Blair has posted the June 2014 Tool Newsletter on Toolband this morning, and it’s a reasonably short one. It doesn’t really hint at much, except for that Tool continue to work on new material:
Be prepared for lots of problems as MERCURY GOES RETROGRADE UNTIL… JULY 1. So, if your cell phone call drops out in the canyon… If your order from the shopping bazaar is the wrong shirt size… If your Bic won’t spark that blunt after only 2,999 flicks… If your VHS tape of “The Eighteen Year Old SchoolGirls” suddenly has a faulty end-of-tape detection mechanism… If the Cheetos nubs in the bag are smaller than usual… If your car battery goes dead (and there’s no alien spaceship that sounds like a broken lawnmower nearby)… If they get your order wrong at the Jack-In-The-Box drive-thru… If your cochlear neural interface implant goes on the fritz… If the commercials are louder than the television show that your watching… If you get bitten by a black widow spider after falling onto the floor after being hit between the eyes by popped champagne cork… YOU NOW KNOW WHAT TO BLAME.
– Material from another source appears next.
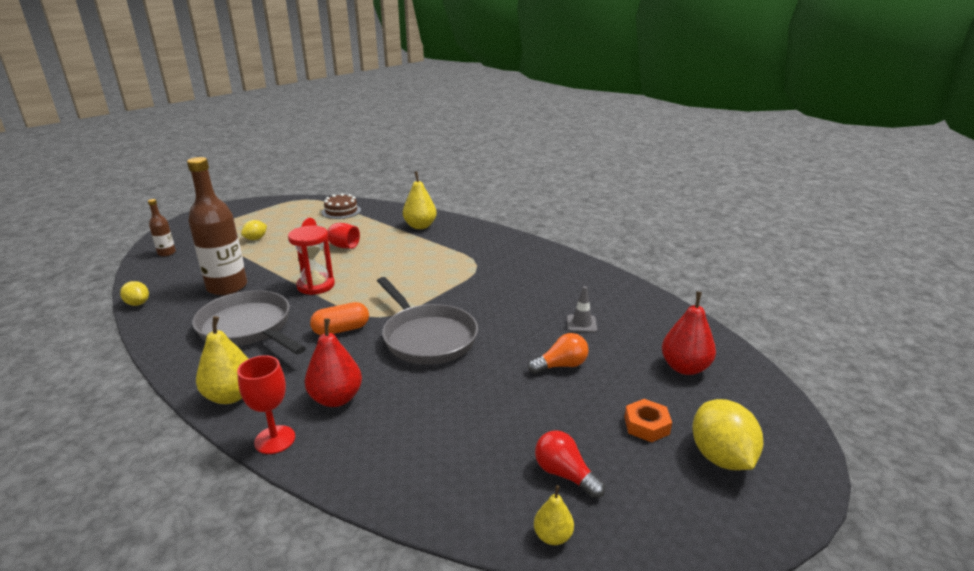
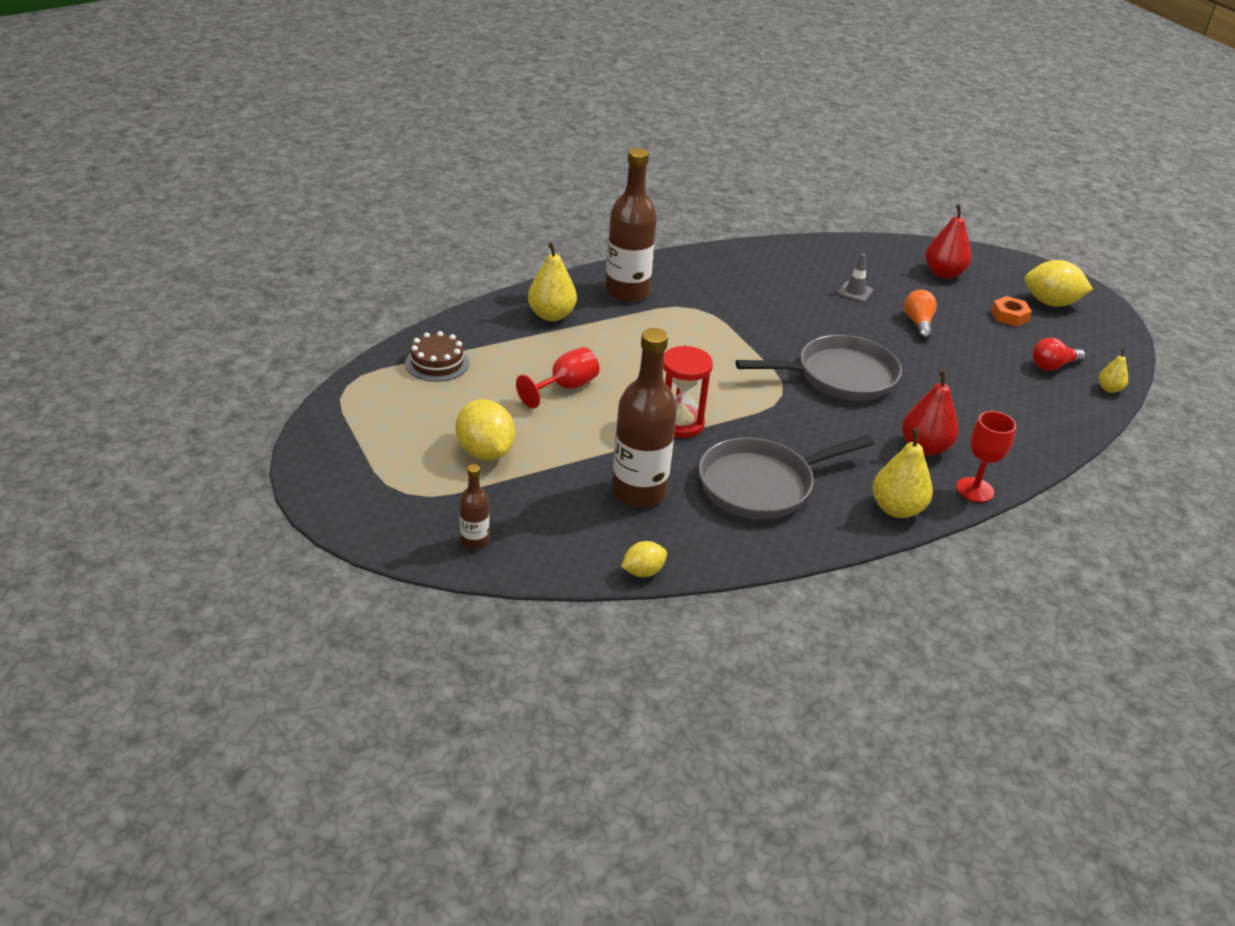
camera: 70 degrees left, 10 degrees up
(256, 239) = (485, 452): yellow lemon -> yellow lemon, size x1.78
(341, 330) = (798, 423): orange capsule -> none
(473, 240) = (627, 292): none -> brown bottle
Also, if you are currently working on ANY creative project, you should probably stop until after July 1… Unless, of course, you are in a band called TOOL, and busy working on material for a new record. If this is the case, back up your hard drive… and go with the flow!
Not sure if this suggests something is happening on July 1st, or if Tool are on a break until then (hopefully not). Not sure if the Happy Trails backwards at the end means something. Either way, have a good June!